Darian Lane is an American film writer, director, and producer, best known as an assistant director and producer of music videos and commercials. He has worked with Muhammad Ali, Beyoncé, 50 Cent, Snoop Dogg, Black Eyed Peas, Mary J. Blige, Pharrell, Gwen Stefani, Chris Brown, Audioslave, Nike, Reebok, PetSmart, Pepsi, and IBM.

Born in Philadelphia, Pennsylvania, and raised in Bethesda, Maryland, Darian Lane graduated from Arizona State University with a degree in communications and moved to Los Angeles.

In Los Angeles, Lane worked in an editing facility before working as a production assistant on music videos and commercials, and then as assistant director and producer. He began screenwriting and his first film, The Hitchhiking Game, based on a Milan Kundera short story went to Cannes. His film The Collector, went to the NY/LA International and Malibu Film Festivals.

Darian Lane is the creator of the television series "CABARET", the beach volleyball reality show "AVP", and the uncredited creator of the TV series Flesh & Bone on Starz.
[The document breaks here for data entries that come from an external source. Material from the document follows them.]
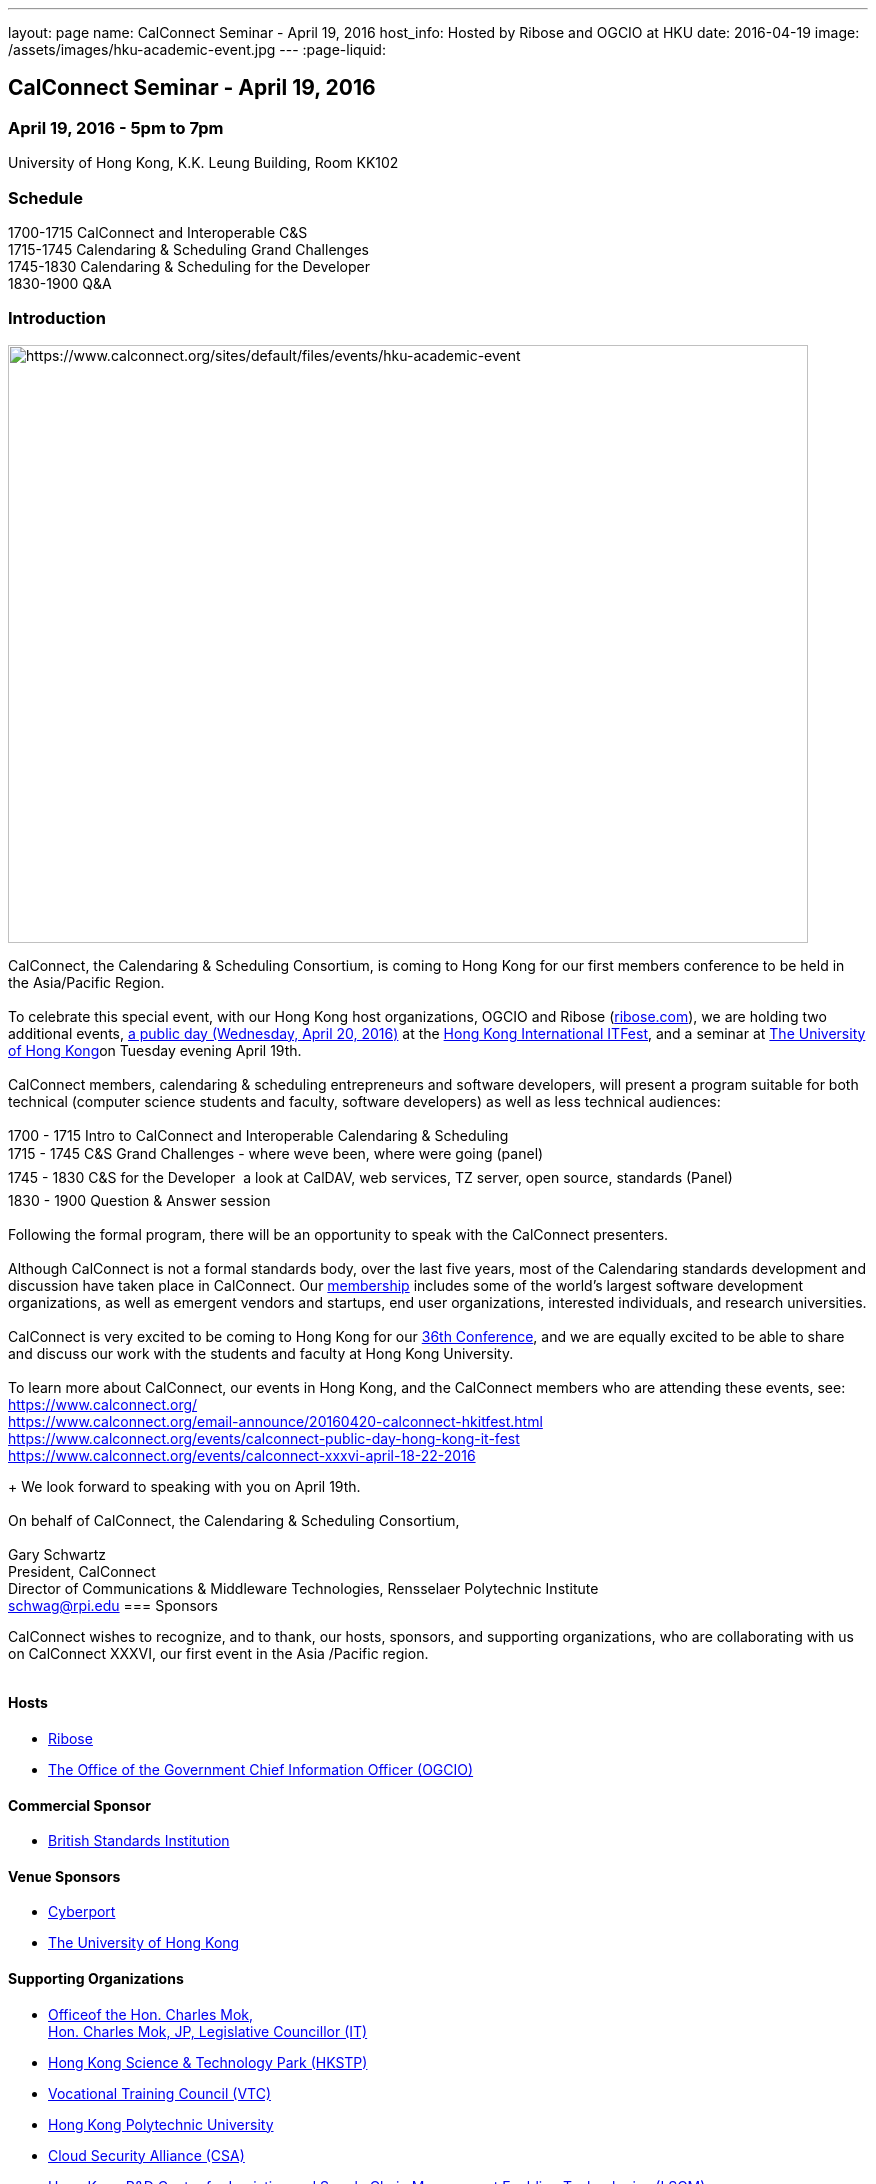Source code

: ---
layout: page
name: CalConnect Seminar - April 19, 2016
host_info: Hosted by Ribose and OGCIO at HKU
date: 2016-04-19
image: /assets/images/hku-academic-event.jpg
---
:page-liquid:

== CalConnect Seminar - April 19, 2016

=== April 19, 2016 - 5pm to 7pm +
University of Hong Kong, K.K. Leung Building, Room KK102

=== Schedule

1700-1715 CalConnect and Interoperable C&S +
1715-1745 Calendaring & Scheduling Grand Challenges +
1745-1830 Calendaring & Scheduling for the Developer +
1830-1900 Q&A

=== Introduction

[[intro]]
image:{{'/assets/images/hku-academic-event.jpg' | relative_url }}[https://www.calconnect.org/sites/default/files/events/hku-academic-event,width=800,height=598]

CalConnect, the Calendaring & Scheduling Consortium, is coming to Hong Kong for our first members conference to be held in the Asia/Pacific Region. +
 +
 To celebrate this special event, with our Hong Kong host organizations, OGCIO and Ribose (http://ribose.com/[ribose.com]), we are holding two additional events, https://www.calconnect.org/events/calconnect-public-day-hong-kong-it-fest[a public day (Wednesday, April 20, 2016)] at the https://www.itfest.hk/template?series=2&id=141&lang=en[Hong Kong International ITFest], and a seminar at https://www.hku.hk[The University of Hong Kong]on Tuesday evening April 19th. +
 +
 CalConnect members, calendaring & scheduling entrepreneurs and software developers, will present a program suitable for both technical (computer science students and faculty, software developers) as well as less technical audiences: +
 +
 1700 - 1715  Intro to CalConnect and Interoperable Calendaring & Scheduling +
 1715 - 1745 C&S Grand Challenges - where weve been, where were going (panel) +
 1745 - 1830  C&S for the Developer  a look at CalDAV, web services, TZ server, open source, standards (Panel) +
 1830 - 1900 Question & Answer session +
 +
 Following the formal program, there will be an opportunity to speak with the CalConnect presenters. +
 +
 Although CalConnect is not a formal standards body, over the last five years, most of the Calendaring standards development and discussion have taken place in CalConnect. Our http://www.calconnect.org/membership[membership] includes some of the world's largest software development organizations, as well as emergent vendors and startups, end user organizations, interested individuals, and research universities. +
 +
 CalConnect is very excited to be coming to Hong Kong for our http://www.calconnect.org/events/calconnect-public-day-hong-kong-it-festhttps://www.calconnect.org/events/calconnect-xxxvi-april-18-22-2016[36th Conference], and we are equally excited to be able to share and discuss our work with the students and faculty at Hong Kong University. +
 +
 To learn more about CalConnect, our events in Hong Kong, and the CalConnect members who are attending these events, see: +
https://www.calconnect.org/ +
https://www.calconnect.org/email-announce/20160420-calconnect-hkitfest.html +
https://www.calconnect.org/events/calconnect-public-day-hong-kong-it-fest +
https://www.calconnect.org/events/calconnect-public-day-hong-kong-it-festhttps://www.calconnect.org/events/calconnect-xxxvi-april-18-22-2016[https://www.calconnect.org/events/calconnect-xxxvi-april-18-22-2016]

+
 We look forward to speaking with you on April 19th. +
 +
 On behalf of CalConnect, the Calendaring & Scheduling Consortium, +
 +
 Gary Schwartz +
 President, CalConnect +
 Director of Communications & Middleware Technologies, Rensselaer Polytechnic Institute +
mailto:schwag@rpi.edu[schwag@rpi.edu]
=== Sponsors

CalConnect wishes to recognize, and to thank, our hosts, sponsors, and supporting organizations, who are collaborating with us on CalConnect XXXVI, our first event in the Asia /Pacific region.

image::/sites/default/files/media/sponsor-logos3.png[""]
==== Hosts

* http://www.ribose.com/[Ribose]
* http://www.ogcio.gov.hk/en/[The Office of the Government Chief Information Officer (OGCIO)]

==== Commercial Sponsor

* http://www.bsigroup.com/en-US/[British Standards Institution]

==== Venue Sponsors

* https://www.cyberport.hk/en[Cyberport]
* http://www.hku.hk/[The University of Hong Kong]

==== Supporting Organizations

* https://www.charlesmok.hk/[Officeof the Hon. Charles Mok, +
 Hon. Charles Mok, JP, Legislative Councillor (IT)]
* http://www.hkstp.org/en-US/Homepage.aspx[Hong Kong Science & Technology Park (HKSTP)]
* http://www.vtc.edu.hk[Vocational Training Council (VTC)]
* https://www.polyu.edu.hk/[Hong Kong Polytechnic University]
* https://cloudsecurityalliance.org/[Cloud Security Alliance (CSA)]
* http://www.lscm.hk/[Hong Kong R&D Centre for Logistics and Supply Chain Management Enabling Technologies (LSCM)]
* http://www.astri.org/[Hong Kong Applied Science and Technology Research Institute (ASTRI)]
* http://www.hkcs.org.hk/en_hk/home/home.asp[Hong Kong Computer Society (HKCS)]
* http://hkitf.org.hk/[Hong Kong Information Technology Federation (HKITF)]

==== Special thanks to

* https://www.ida.gov.sg/[Info-communications Development Authority (IDA) of Singapore]
* http://www.cad.gov.hk/english/home.html[Civil Aviation Department]
* http://www.mtr.com.hk/en/customer/tourist/index.php[Mass Transit Railways (MTR)]
* http://www.hongkongairport.com/eng/index.html[Hong Kong International Airport]

Conference Details

CalConnect conference planners share a "reading list" for conference attendees to help them prepare for, and participate in conference discussions. It is not a requirement that attendees familiarize themselves with all these material,s, but we believe it will make the experience more enjoyable and valuable, especially for first time attendees. +
 +
 Although the Seminar is intended to be accessible to technical and non-technical audiences, Seminar attendees might find it interesting to see some of these technical references.



*Reading list for CalConnect XXXVI conference attendees* +
 

The following is a reading/familiarization list of documents, intended both for first-time attendees and those familiar with calendaring and scheduling specifications but who may not be familiar with the specific areas to be discussed in sessions at the coming conference.



Where possible existing standards, drafts, and explanatory documents are linked to.



*THE BASIC STANDARDS FOR CALENDARING AND SCHEDULING*



Some familiarity with the following is desirable:



RFC 5545 - iCalendar: https://exchange.rpi.edu/owa/redir.aspx?REF=qvYp6QEv7UMqvH4g5jl2UouXG4skysakSC0M6jxWEZIj1iRLIWfTCAFodHRwczovL2V4Y2hhbmdlLnJwaS5lZHUvb3dhL3JlZGlyLmFzcHg_UkVGPUFVcTdnd2cyRmE5WEhsc0htRXBmQXE4MGpxNVcwa1ZNcHYwX2dBSkh0MGtMOWh5SjBtUFRDQUZvZEhSd09pOHZkM2QzTG1sbGRHWXViM0puTDNKbVl5OXlabU0xTlRRMUxuUjRkQS4u[http://www.ietf.org/rfc/rfc5545.txt]

RFC 5546 - iTIP: https://exchange.rpi.edu/owa/redir.aspx?REF=p8SzU4qQTzlIYAAnYcyQnJszaPUkL_HIXPC1bnZDEQgj1iRLIWfTCAFodHRwczovL2V4Y2hhbmdlLnJwaS5lZHUvb3dhL3JlZGlyLmFzcHg_UkVGPUg3NloxbDdXMlhsenVrNXNlQTZ2Z0hSTUpVY09aaDZ4Ny1EU1VkU0dJM1VMOWh5SjBtUFRDQUZvZEhSd09pOHZkM2QzTG1sbGRHWXViM0puTDNKbVl5OXlabU0xTlRRMkxuUjRkQS4u[http://www.ietf.org/rfc/rfc5546.txt]

RFC 6047 - iMIP: https://exchange.rpi.edu/owa/redir.aspx?REF=o4DAM5t4KCQ1hXYkY0yT3xEkvU4OqcBWKolNQ7-orgAj1iRLIWfTCAFodHRwczovL2V4Y2hhbmdlLnJwaS5lZHUvb3dhL3JlZGlyLmFzcHg_UkVGPXUyalJDT2dtZFRSQkY2SkpoWTVoaXJadUVrRXJualMxRWNIeUIyV2tiS3dMOWh5SjBtUFRDQUZvZEhSd09pOHZkM2QzTG1sbGRHWXViM0puTDNKbVl5OXlabU0yTURRM0xuUjRkQS4u[http://www.ietf.org/rfc/rfc6047.txt]

RFC 4791 - CalDAV: https://exchange.rpi.edu/owa/redir.aspx?REF=nMXjgM8e2CSLPk41S8DGV1K68lyxukA3rmhTSUfjzCmENydLIWfTCAFodHRwczovL2V4Y2hhbmdlLnJwaS5lZHUvb3dhL3JlZGlyLmFzcHg_UkVGPTlJaWtlNDJBME1ZWGNkYVZkdWtNX2w0OVNqNzgtODFyV3Bva0pkaXFsTmNMOWh5SjBtUFRDQUZvZEhSd09pOHZkM2QzTG1sbGRHWXViM0puTDNKbVl5OXlabU0wTnpreExuUjRkQS4u[http://www.ietf.org/rfc/rfc4791.txt]

RFC 6638 - CalDAV Scheduling: https://exchange.rpi.edu/owa/redir.aspx?REF=7wecYUVW65QerbAhSKroN02XYYkH8EfL6smZCQv-6sqENydLIWfTCAFodHRwczovL2V4Y2hhbmdlLnJwaS5lZHUvb3dhL3JlZGlyLmFzcHg_UkVGPVVGaFNwTm1GZ0doeGJyZzNTeG9MdlVoMVk4dDdyNGxyS3BQZ3M2b3VRUUFMOWh5SjBtUFRDQUZvZEhSd09pOHZkM2QzTG1sbGRHWXViM0puTDNKbVl5OXlabU0yTmpNNExuUjRkQS4u[http://www.ietf.org/rfc/rfc6638.txt]



IETF DRAFTS STATUS



The following standards and in-progress drafts have had their status changed since our last event in January



RFC 7808 - Time Zone Data Distribution Service: https://exchange.rpi.edu/owa/redir.aspx?REF=_f14JPaohV3YLBKoU2txZO5N420Y251xlgpt2odTRI-ENydLIWfTCAFodHRwczovL2V4Y2hhbmdlLnJwaS5lZHUvb3dhL3JlZGlyLmFzcHg_UkVGPW9PY0k1RFFzWVlqd2pERFBQRlpDSnZjTTc1cEVpVDFfUm9jQWFMZ0kzcEVMOWh5SjBtUFRDQUZvZEhSd2N6b3ZMM2QzZHk1eVptTXRaV1JwZEc5eUxtOXlaeTl5Wm1NdmNtWmpOemd3T0M1MGVIUS4.[https://www.rfc-editor.org/rfc/rfc7808.txt]

RFC 7808 CalDAV Time Zones by Reference: https://exchange.rpi.edu/owa/redir.aspx?REF=hzozfFX39-o6dpO4kn0pqgbof864nCy3g5pyo9eoI0-ENydLIWfTCAFodHRwczovL2V4Y2hhbmdlLnJwaS5lZHUvb3dhL3JlZGlyLmFzcHg_UkVGPWJfTU1HQlVHaGVWa1VsOURxVG1TQUU3WW5fV2J4MV82dzBCNWJLUlhYVmdMOWh5SjBtUFRDQUZvZEhSd2N6b3ZMM2QzZHk1eVptTXRaV1JwZEc5eUxtOXlaeTl5Wm1NdmNtWmpOemd3T1M1MGVIUS4.[https://www.rfc-editor.org/rfc/rfc7809.txt]

VAVAILABILITY: https://exchange.rpi.edu/owa/redir.aspx?REF=yM35HzWvHhi_l6XRrWMOwuZ7_kLrRpGVl-t-tqfuBTGENydLIWfTCAFodHRwczovL2V4Y2hhbmdlLnJwaS5lZHUvb3dhL3JlZGlyLmFzcHg_UkVGPTJBQnZRcXduZ2VRTlJ3VkpGSWE0VHMyWkEwQmVNVzFMTzI4YWRYWDRkTjhMOWh5SjBtUFRDQUZvZEhSd2N6b3ZMMlJoZEdGMGNtRmphMlZ5TG1sbGRHWXViM0puTDJSdll5OWtjbUZtZEMxcFpYUm1MV05oYkdWNGRDMWhkbUZwYkdGaWFXeHBkSGsu[https://datatracker.ietf.org/doc/draft-ietf-calext-availability]

New Properties for iCalendar:https://exchange.rpi.edu/owa/redir.aspx?REF=2tCzTQVW838pf8_MVv1pwo0CtS8FblzThkZwatey6M6ENydLIWfTCAFodHRwczovL2V4Y2hhbmdlLnJwaS5lZHUvb3dhL3JlZGlyLmFzcHg_UkVGPUljRVF0NmZjNTMxb0tmbk8tcXJjNHBNX0ZtNXZDa3pqeWlZOE0yU2tkU0lMOWh5SjBtUFRDQUZvZEhSd2N6b3ZMMlJoZEdGMGNtRmphMlZ5TG1sbGRHWXViM0puTDJSdll5OWtjbUZtZEMxcFpYUm1MV05oYkdWNGRDMWxlSFJsYm5OcGIyNXpMdy4u[https://datatracker.ietf.org/doc/draft-ietf-calext-extensions/]



*CONFERENCE TECHNICAL SESSIONS IN AGENDA ORDER AND RELATED DOCUMENTS*



THURSDAY 21 APRIL

IMIP

E-mail Header for Improved iMIP Interoperability: https://exchange.rpi.edu/owa/redir.aspx?REF=Xh_4kpMDWtZRAMITxOGuOuD5ldFVDxvUzYcHupuk0giENydLIWfTCAFodHRwczovL2V4Y2hhbmdlLnJwaS5lZHUvb3dhL3JlZGlyLmFzcHg_UkVGPUpqNWxLbXdNcjh0a1lHV2NGanVESk5MTjNzUUUwSkJXTTRFSC1VZmc3UFlMOWh5SjBtUFRDQUZvZEhSd2N6b3ZMM1J2YjJ4ekxtbGxkR1l1YjNKbkwyaDBiV3d2WkhKaFpuUXRaR0ZpYjI4dGFXMXBjQzFvWldGa1pYSnpMVEF3[https://tools.ietf.org/html/draft-daboo-imip-headers-00]

RFC 6047 - iMIP: https://exchange.rpi.edu/owa/redir.aspx?REF=5wYDMKVCsJmau4KvsxenUub89MuLntTNRKjzXtnTz5qENydLIWfTCAFodHRwczovL2V4Y2hhbmdlLnJwaS5lZHUvb3dhL3JlZGlyLmFzcHg_UkVGPXUyalJDT2dtZFRSQkY2SkpoWTVoaXJadUVrRXJualMxRWNIeUIyV2tiS3dMOWh5SjBtUFRDQUZvZEhSd09pOHZkM2QzTG1sbGRHWXViM0puTDNKbVl5OXlabU0yTURRM0xuUjRkQS4uhttps://exchange.rpi.edu/owa/redir.aspx?REF=5wYDMKVCsJmau4KvsxenUub89MuLntTNRKjzXtnTz5qENydLIWfTCAFodHRwczovL2V4Y2hhbmdlLnJwaS5lZHUvb3dhL3JlZGlyLmFzcHg_UkVGPXUyalJDT2dtZFRSQkY2SkpoWTVoaXJadUVrRXJualMxRWNIeUIyV2tiS3dMOWh5SjBtUFRDQUZvZEhSd09pOHZkM2QzTG1sbGRHWXViM0puTDNKbVl5OXlabU0yTURRM0xuUjRkQS4u[http://www.ietf.org/rfc/rfc6047.txt]
 +



DEVGUIDE

CalConnect Developer's Guide (under development): https://exchange.rpi.edu/owa/redir.aspx?REF=z81hGkaS07-_Jm6hGBJqT2SF0H9S_UwKQ40bkMBqkE2ENydLIWfTCAFodHRwczovL2V4Y2hhbmdlLnJwaS5lZHUvb3dhL3JlZGlyLmFzcHg_UkVGPWFkdWRnQUU2QVI3Wmo5S1lnSE1FRFZ5dnVjWTlrRTJZNHRRbEFNT0pnSklMOWh5SjBtUFRDQUZvZEhSd09pOHZaR1YyWjNWcFpHVXVZMkZzWTI5dWJtVmpkQzV2Y21jdg..[http://devguide.calconnect.org]

 +

FRIDAY 22 APRIL

RSCALE (Recurrences in Non-Gregorian Calendars)

RFC 7529 = RSCALE: https://exchange.rpi.edu/owa/redir.aspx?REF=Drx0WqegbTBNv_mTyV4jTD4tJDGYPrXAqZLlSat-seWENydLIWfTCAFodHRwczovL2V4Y2hhbmdlLnJwaS5lZHUvb3dhL3JlZGlyLmFzcHg_UkVGPXM4TUNvVlhIaHJtRUFFSTJ5cElRN3gwNkpCSTE1YnFJYWhlVGJtcU1SdFVMOWh5SjBtUFRDQUZvZEhSd2N6b3ZMMlJoZEdGMGNtRmphMlZ5TG1sbGRHWXViM0puTDJSdll5OXlabU0zTlRJNUx3Li4.[https://datatracker.ietf.org/doc/rfc7529/]



DAV-BASED RESOURCE SHARING

Discussion of issues, what CalConnect has done and is doing: https://exchange.rpi.edu/owa/redir.aspx?REF=GquPsb1FrfskFWDEgZZbK7xhamisdxagtoy-k7My3HuENydLIWfTCAFodHRwczovL2V4Y2hhbmdlLnJwaS5lZHUvb3dhL3JlZGlyLmFzcHg_UkVGPUFWbUpFTVlEbVdzalBMUE5jcDBNRWVyZ0RaejBrOVNKMFEtM2tnU0gwa2NMOWh5SjBtUFRDQUZvZEhSd2N6b3ZMMlYyWlhKMGNHOTBMbU52YlM5M1pXSmtZWFl0WTJGc1pHRjJMV05oY21Sa1lYWXRjMmhoY21sdVp5OC4.[https://evertpot.com/webdav-caldav-carddav-sharing/]

WebDAV User Notifications: https://exchange.rpi.edu/owa/redir.aspx?REF=Rq_7XcQpCxsCsoDW4XFmxhbq8ofxd7X1zNnmyg1Uk6mENydLIWfTCAFodHRwczovL2V4Y2hhbmdlLnJwaS5lZHUvb3dhL3JlZGlyLmFzcHg_UkVGPTFpS040dlBVNTlqYWl1QXNyOVczY2FISWk3QnFiZF80bl9qSHlPb0pVc0FMOWh5SjBtUFRDQUZvZEhSd2N6b3ZMM1J2YjJ4ekxtbGxkR1l1YjNKbkwyaDBiV3d2WkhKaFpuUXRjRzkwTFhkbFltUmhkaTF1YjNScFptbGpZWFJwYjI1eg..[https://tools.ietf.org/html/draft-pot-webdav-notifications]

WebDAV Resource Sharing: https://exchange.rpi.edu/owa/redir.aspx?REF=zqfYRQWQnfLQMBTdw3n506ryvvXlje-FweMBAFN6cH-ENydLIWfTCAFodHRwczovL2V4Y2hhbmdlLnJwaS5lZHUvb3dhL3JlZGlyLmFzcHg_UkVGPWxqOXpCa2JoNFYzemNwZDdlUFJwY1JkZXE4WjdTdWNhMDViYUI5eXNDandMOWh5SjBtUFRDQUZvZEhSd2N6b3ZMM1J2YjJ4ekxtbGxkR1l1YjNKbkwyaDBiV3d2WkhKaFpuUXRjRzkwTFhkbFltUmhkaTF5WlhOdmRYSmpaUzF6YUdGeWFXNW4.[https://tools.ietf.org/html/draft-pot-webdav-resource-sharing]

CalDAV Calendar Sharing: https://exchange.rpi.edu/owa/redir.aspx?REF=nhlOzQHptXvRuGwWvEat3Hi1TPG69wP8YF5fpcW5D8aENydLIWfTCAFodHRwczovL2V4Y2hhbmdlLnJwaS5lZHUvb3dhL3JlZGlyLmFzcHg_UkVGPW9OM0NuRV85TUFiOTBkYk81YXlaM1JyRmxTczFNVzRiZ2RjbV9vOXFiYmdMOWh5SjBtUFRDQUZvZEhSd2N6b3ZMM1J2YjJ4ekxtbGxkR1l1YjNKbkwyaDBiV3d2WkhKaFpuUXRjRzkwTFdOaGJHUmhkaTF6YUdGeWFXNW4.[https://tools.ietf.org/html/draft-pot-caldav-sharing]


 +

CALENDAR EXTENSIONS: SCOPED ATTENDEES

Scoped Attendees: draft-daboo-icalendar-scoped-attendee-00.txt (unpublished; attached to e-mail)



CATEGORIZATION/EVENT-TYPES

Structured data: draft-daboo-icalendar-structured-data-00.txt (unpublished; attached to e-mail)

Event Publishing Categories and structure Data (unpublished; attached to e-mail)


 +



*ADDITIONAL RECOMMENDED READING*



The following standards and drafts while not explicitly called out in any of the scheduled sessions are the focus of much recent and current work in CalConnect, and they may come up during discussions.



RFC 7808 - Time Zone Data Distribution Service: https://exchange.rpi.edu/owa/redir.aspx?REF=_f14JPaohV3YLBKoU2txZO5N420Y251xlgpt2odTRI-ENydLIWfTCAFodHRwczovL2V4Y2hhbmdlLnJwaS5lZHUvb3dhL3JlZGlyLmFzcHg_UkVGPW9PY0k1RFFzWVlqd2pERFBQRlpDSnZjTTc1cEVpVDFfUm9jQWFMZ0kzcEVMOWh5SjBtUFRDQUZvZEhSd2N6b3ZMM2QzZHk1eVptTXRaV1JwZEc5eUxtOXlaeTl5Wm1NdmNtWmpOemd3T0M1MGVIUS4.[https://www.rfc-editor.org/rfc/rfc7808.txt]

VAVAILABILITY: https://exchange.rpi.edu/owa/redir.aspx?REF=yM35HzWvHhi_l6XRrWMOwuZ7_kLrRpGVl-t-tqfuBTGENydLIWfTCAFodHRwczovL2V4Y2hhbmdlLnJwaS5lZHUvb3dhL3JlZGlyLmFzcHg_UkVGPTJBQnZRcXduZ2VRTlJ3VkpGSWE0VHMyWkEwQmVNVzFMTzI4YWRYWDRkTjhMOWh5SjBtUFRDQUZvZEhSd2N6b3ZMMlJoZEdGMGNtRmphMlZ5TG1sbGRHWXViM0puTDJSdll5OWtjbUZtZEMxcFpYUm1MV05oYkdWNGRDMWhkbUZwYkdGaWFXeHBkSGsu[https://datatracker.ietf.org/doc/draft-ietf-calext-availability]

VPOLL - Consensus Scheduling Component for iCalendar:https://exchange.rpi.edu/owa/redir.aspx?REF=dEEiP4jAEg46VMp7zevwbKTn0TKYGC3JGP_92nInoVGENydLIWfTCAFodHRwczovL2V4Y2hhbmdlLnJwaS5lZHUvb3dhL3JlZGlyLmFzcHg_UkVGPVlheGpmbUNLVEVRVE1qVzlxb1V2bTlBTGFhSEgycEJFckM5NkR2a0ZLWkFMOWh5SjBtUFRDQUZvZEhSd09pOHZkRzl2YkhNdWFXVjBaaTV2Y21jdmFIUnRiQzlrY21GbWRDMTViM0pyTFhad2IyeHNMdy4u[http://tools.ietf.org/html/draft-york-vpoll/]



[[registration]]

[[location]]

[[transportation]]

[[lodging]]

[[test-schedule]]

[[conference-schedule]]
He also wrote and directed a number of plays including: The Broadway Play, Beautiful Corpses, Contempt, Grisley Fables, The Painting, Backstage, and Birth of a Murderer.

Lane has also written articles for The New York Times, The Malibu Times, Los Angeles Times and Ebony as well as published 7 novels, "The Girlfriend Experience", "The Great American Novel", "unabridged", "GASLIGHT", "The Sci-Fi Fantasy", "The Novel (a memoir)", "BLACK LinkedIn" "Flashy Fiction (series)", "Hashtag" and True Hollywood Stories.